DAI NUOVI DATI INPS UNA CONFERMA DELLA BONTÀ DEGLI EFFETTI DEL JOBS ACT

È EVIDENTE CHE LA SCOSSA C’È STATA, IL MERCATO DEL LAVORO SI È RIMESSO IN MOTO, E LE ASSUNZIONI A TEMPO INDETERMINATO SONO FORTEMENTE AUMENTATE – MA PERCHÉ SI VERIFICHI ANCHE UN NETTO AUMENTO DEL TASSO DI OCCUPAZIONE NON BASTANO CERTO I PRIMI CINQUE MESI TRASCORSI DALL’ENTRATA IN VIGORE DI METÀ DELLA RIFORMA

Intervista a cura di Francesco Lo Dico, per il Giornale di Sicilia, pubblicata l’11 agosto 2015.
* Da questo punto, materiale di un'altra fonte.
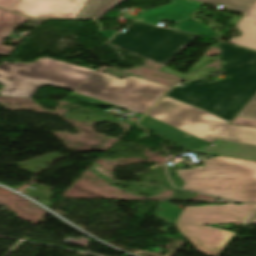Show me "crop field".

No. Il lavoro precario non è aumentato. La profezia di sventura che pendeva sul Jobs Act si infrange oggi contro le solide certezze dell’Inps, che registrano al contrario, nei primi sei mesi del 2015, più di 250mila nuovi contratti a tempo indeterminato: un aumento del 36 per cento rispetto all’anno scorso. I posti di lavoro crescono di qualità in tutta Italia ma molto poco in Sicilia, dove a fronte del +82,9 per cento del Friuli-Venezia Giulia si registra un modesto 12,1 per cento. Un’altra conferma che quel senso di “isolitudine” che spira dalla Trinacria, tarda a svanire. «La Sicilia, come tutto il Mezzogiorno, è in forte sofferenza per ragioni complesse ed antiche», commenta il senatore del Pd Pietro Ichino. «E tuttavia i dati Inps dicono che andiamo nella giusta direzione: per un ventenne o un trentenne l’assunzione a tempo indeterminato non è più un miraggio impossibile», chiosa il giuslavorista che proprio al Jobs Act ha dedicato un’ampia disamina ne “Il lavoro ritrovato” (Mondadori, 240 pagg. 19 euro).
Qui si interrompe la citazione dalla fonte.